● SELECTED PASSAGE
▽
The other four children have since been placed in foster care, and are doing well, according to Stelzin. He could not comment on whether DCYF could have done more to prevent Brielle’s death, noting cases where children are the only eyewitnesses to abuse are extremely difficult to investigate.
“Ultimately, there is one person at fault here, and that’s the defendant,” he said.
The case was compared to the 2001 Chad Evan case, where a former Rochester man was sentenced to 43 years to life in prison after beating 21-month-old Kassidy Bortner, his girlfriend’s daughter, to death.
Stelzin pointed out both Marin and Evan were reported to have degraded and verbally abused their victims. And in both cases, the victims died of multiple blunt-force traumas.
“This is a woman who stood over her broken and bleeding daughter and lied to 911,” he said. “There’s no limit to what she’ll do . . . In my 20 years of prosecution, I’ve never seen a case like this.”
Justin Shepard, Marin’s attorney, maintained that Marin’s actions were the result of a difficult life: her mother abused her, and she was assaulted and preyed upon by the men her mother dated. He said she was alone, and left to manage her five children alone with no support. From the beginning, he said, she didn’t stand much of a chance.
“Her first 27 years will be wretched,” he said. “And the next 35 will be wretched. That’s longer than she’s been on this earth – she’s been stripped of everything.”
Marin spoke of how much she missed Breille, saying the feeling of losing her child was “earth shattering, heart stopping, breathtaking.” She said she had lost her entire family, save her father, as a result of Brielle’s death, and would continue to miss her.
“I can’t explain the emotions you feel when a child passes,” she said.
Stelzin pushed back, noting Brielle did not “pass” in a peaceful sense and that Marin continued to deflect blame for what happened to her child.
“Having a rough and difficult life does not excuse her decision to have five children, treat them like garbage, and decide to kill one of them,” he said.
△
● WHAT TO WORK ON
A - According to the news excerpt, why was the case compared to the 2001 Chad Evan case? Answer in one to three sentences.
B - Transcribe the part of the news excerpt starting with "The case was" and going on through "multiple blunt-force traumas.".

● INPUT DATA
▽
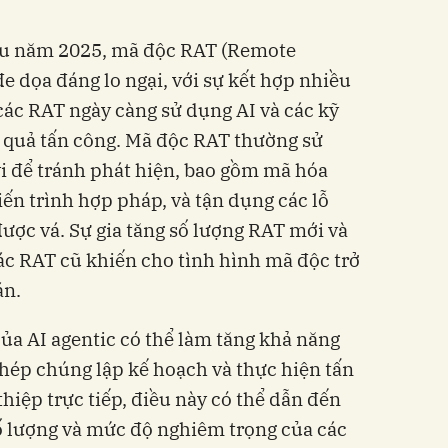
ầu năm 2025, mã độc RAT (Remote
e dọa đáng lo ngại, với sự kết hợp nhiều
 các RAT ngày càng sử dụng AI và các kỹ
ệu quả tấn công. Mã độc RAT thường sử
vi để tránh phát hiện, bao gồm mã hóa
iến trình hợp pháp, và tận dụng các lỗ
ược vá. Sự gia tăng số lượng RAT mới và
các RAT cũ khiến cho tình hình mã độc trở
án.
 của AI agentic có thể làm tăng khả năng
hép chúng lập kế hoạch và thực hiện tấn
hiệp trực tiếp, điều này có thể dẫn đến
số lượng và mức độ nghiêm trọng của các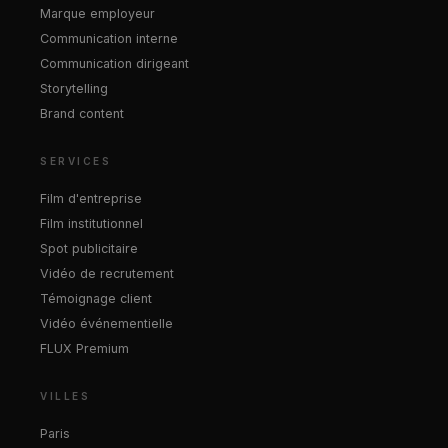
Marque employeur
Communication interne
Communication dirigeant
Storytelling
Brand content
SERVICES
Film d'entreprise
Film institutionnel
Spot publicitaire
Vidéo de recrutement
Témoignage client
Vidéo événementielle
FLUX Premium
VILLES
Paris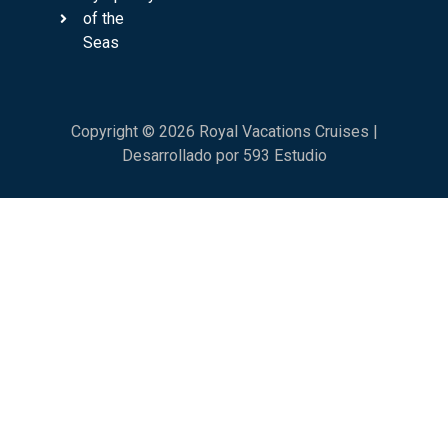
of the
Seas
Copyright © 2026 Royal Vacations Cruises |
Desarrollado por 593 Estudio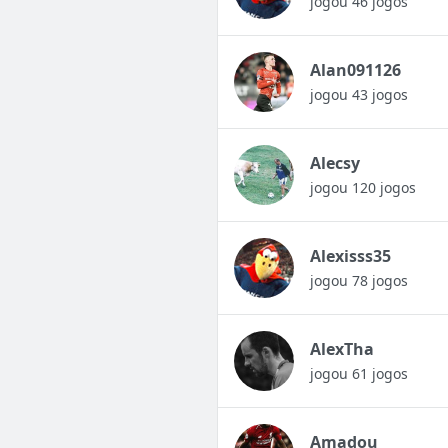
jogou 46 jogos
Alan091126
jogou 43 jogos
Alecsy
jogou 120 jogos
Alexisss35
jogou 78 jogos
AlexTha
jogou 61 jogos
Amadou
△
● ANSWERS PER TASK
A - Stelzin noted that both Marin and Evan were reported to have degraded and verbally abused their victims. In both cases, the victims died of multiple blunt-force traumas.

B -
The case was compared to the 2001 Chad Evan case, where a former Rochester man was sentenced to 43 years to life in prison after beating 21-month-old Kassidy Bortner, his girlfriend’s daughter, to death.
Stelzin pointed out both Marin and Evan were reported to have degraded and verbally abused their victims. And in both cases, the victims died of multiple blunt-force traumas.